Spielfilm: Dr. Alemán

Der 26-jährige Medizinstudent Marc Jimenez-Tränker verbringt ein Tertial seines Praktischen Jahres in Cali, Kolumbien, einer der gefährlichsten Städte Lateinamerikas. Im Krankenhaus wird er täglich mit Schussverletzten konfrontiert - alle Opfer eines schwelenden Bandenkrieges im Stadtviertel Siloé. Marc stürzt sich selbst trotz aller Warnungen in das Leben des Armenviertels und hat die Geschehnisse bald nicht mehr im Griff. Der Film beruht auf einer wahren Begebenheit.

 

Marc (August Diehl) nutzt wie viele Medizinstudenten das Praktische Jahr, um eine ganz andere Welt kennen zu lernen. Er sieht darin die Gelegenheit, aus der Enge seiner Frankfurter Heimat und aus der Enge des reglementierten Medizinstudiums für eine Weile auszubrechen. Endlich das richtige Leben kennen lernen in der Hoffnung, für kurze Zeit Teil dieser anderen Realität zu werden. Er schlägt die Warnungen seiner kolumbianischen Gastfamilie in den Wind und ist im Armenviertel Siloé zu Fuß unterwegs, als gehöre er zu dessen Bewohnern und habe vor ihnen nichts zu befürchten. Seiner verzerrte Wunschvorstellung, hier endlich authentische Erfahrungen machen zu können, trübt seinen Blick für die wahren Verhältnisse.

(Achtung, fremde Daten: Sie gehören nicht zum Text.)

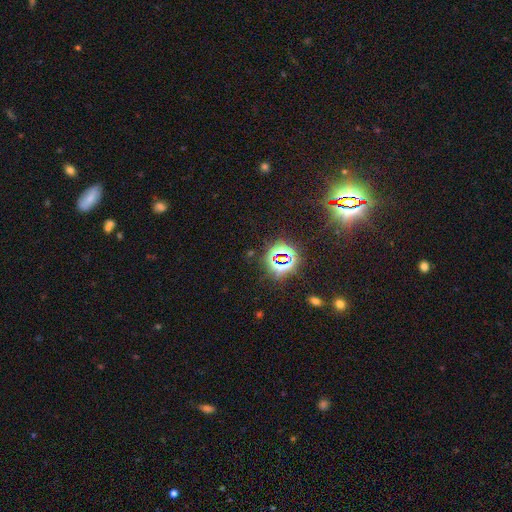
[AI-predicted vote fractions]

Er lernt Wanda (Marleyda Soto), die Kioskbesitzerin kennen, die sich nebenbei um Straßenkinder kümmert, spielt mit Kleinkriminellen und Drogendealern Fußball. Als Dr. Alemán ist er im Viertel schnell bekannt, fängt an, Drogen zu konsumieren, wird ausgeraubt und erkennt doch nicht die Gefährlichkeit seines Tuns. Am Ende wird Wanda, in die er sich verliebt hat, ihn fragen, ob er nicht bemerkt habe, dass die Straßenkinder ihn die ganze Zeit über beschützt hätten.

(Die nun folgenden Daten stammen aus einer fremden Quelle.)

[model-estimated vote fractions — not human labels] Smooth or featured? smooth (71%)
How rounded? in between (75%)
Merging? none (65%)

Die Lage spitzt sich zu, als Marc dem gefährlichsten Mörder des Viertels, El Juez (Victor Villegas), gegenübersteht. Der Drogenboss stellt ihn vor die Wahl, sich für eine Seite zu entscheiden. Marc erkennt, dass er zu tief in die Geschehnisse verwickelt ist, um neutral zu bleiben. Die Möglichkeit des Ausstiegs hat er verpasst, ja gar nicht daran gedacht, so sehr fühlte er sich schon zugehörig in Siloé. Eine schmerzlich Fehleinschätzung für ihn und mit tragischen Folgen für andere.

 

Briefe aus Kolumbien

Dr. Alemán beruht auf den Briefen eines früheren Schulfreundes von Tom Schreiber, Regisseur des Films. Dieser Schulfreund, ein Medizinstudent, berichtete darin regelmäßig über seinen Aufenthalt während des Praktischen Jahres in Kolumbien. Waren die Briefe anfangs noch voller Abenteuerlust und Erzählfreude über das Krankenhaus, das Viertel Siloé, die Mädchen und seine ersten Kontakte zu Drogen, änderte sich der Stil plötzlich. Der Schulfreund schien die Dinge nicht mehr zu überblicken und sich in komplizierte Geschehnisse zu verwickeln. Dabei wollte er seine romantische Sicht auf die Dinge nicht aufgeben, auch wenn er sich in immer größere Gefahren brachte.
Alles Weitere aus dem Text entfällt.